### Document segment
● ● ● ●

Nevertheless, expertise can be identified, collected from experts or
extracted from programs, and capitalised in a structured way so as to be
transfered to less experienced users.
Program supervision (PS) aims at
automating the management of the decisions involved in the skilled use
of a program set, such as appropriate program
choice and organisation, parameter setting, execution control or the handling
of methodological details.
Within the framework of a knowledge-based system
(KBS), such a system captures the expertise and emulates the reasoning
of an expert when handling the programs, thus freeing the user from dealing
with pure processing and computational details. More than a user interface,
PS offers means to reuse both static knowledge (i.e.
ontology) and strategy (i.e.
problem-solving method) involved when solving
a problem with them.
A KBS for PS (or PS system) consists of:
a set of executable
programs,
a knowledge base
that holds expertise about the use of programs for different processing
objectives,
an engine that automates
the planning and the control of execution of the programs to solve processing
objectives,
a user interface
for the query of problem specification, initial data and other necessary
information, and the supply of (visual) user-level results.
The typical architecture of a PS system.

● ● ● ●

### Information shown
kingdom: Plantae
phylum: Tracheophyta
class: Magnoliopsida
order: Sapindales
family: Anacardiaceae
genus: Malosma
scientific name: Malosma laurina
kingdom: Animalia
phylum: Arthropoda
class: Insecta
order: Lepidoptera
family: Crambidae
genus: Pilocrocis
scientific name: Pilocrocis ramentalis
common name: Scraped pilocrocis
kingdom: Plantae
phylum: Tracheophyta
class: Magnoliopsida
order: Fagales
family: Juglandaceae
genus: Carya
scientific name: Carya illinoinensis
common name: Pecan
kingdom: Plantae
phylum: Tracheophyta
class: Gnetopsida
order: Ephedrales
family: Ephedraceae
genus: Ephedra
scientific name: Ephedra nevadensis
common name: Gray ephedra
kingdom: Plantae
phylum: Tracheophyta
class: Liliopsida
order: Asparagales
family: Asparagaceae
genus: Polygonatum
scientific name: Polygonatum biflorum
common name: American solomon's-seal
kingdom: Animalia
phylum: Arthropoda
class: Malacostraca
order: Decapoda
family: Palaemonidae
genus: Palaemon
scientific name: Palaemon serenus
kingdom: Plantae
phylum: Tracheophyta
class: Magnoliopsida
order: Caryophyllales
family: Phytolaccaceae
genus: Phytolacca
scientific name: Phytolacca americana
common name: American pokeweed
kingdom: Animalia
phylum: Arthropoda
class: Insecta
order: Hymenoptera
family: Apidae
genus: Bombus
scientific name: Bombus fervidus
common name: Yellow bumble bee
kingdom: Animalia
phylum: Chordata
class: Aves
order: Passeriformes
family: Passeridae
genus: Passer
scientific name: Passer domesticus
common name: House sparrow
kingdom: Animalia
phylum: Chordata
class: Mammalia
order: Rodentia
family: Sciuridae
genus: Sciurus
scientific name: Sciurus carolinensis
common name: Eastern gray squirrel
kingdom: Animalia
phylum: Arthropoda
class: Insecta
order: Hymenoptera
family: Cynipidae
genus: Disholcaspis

● ● ● ●

### Given problem
Extend the program supervision passage, picking up right after its last line. The material is separate from the program supervision text and unrelated to it.

### Reply to the task
The PS engine implements a problem-solving method roughly decomposed
in a cycle of four reasoning phases: planning, execution, evaluation
and repair.
PS task is solved
by a problem-solving method adapted to experts' reasoning and domain requirements.
This method is implemented by the PS engine, that roughly automates
a cycle of four reasoning phases to solve user's problem:
planning
of (part of) the solution by choosing and organising programs into a sequence
of actions,
controled execution
of each action after appropriate refinement and parameter tuning,
evaluation
of the produced results,
repair
of the (partial) solution if results are not satisfying with appropriate
correcting actions.
This overall behaviour differs from one PS problem-solving method (or PS
method) to another, according to application domain characteristics, such
as the significance of intermediate results, the cost of computation, the
time response required or the certainty degree of the solution. A total
pre-planning of operations before execution can be convenient and cost-effective
for some problem domains. On the contrary, others may impede the
whole process to be foreseen, so require that the four PS phases be interleaved.
Other application domains may compel the PS method to be simplified, e.g.
less time consuming. Evaluation phase can be fully manual or can
perform a combination of automatic criteria and collaboration with the
user.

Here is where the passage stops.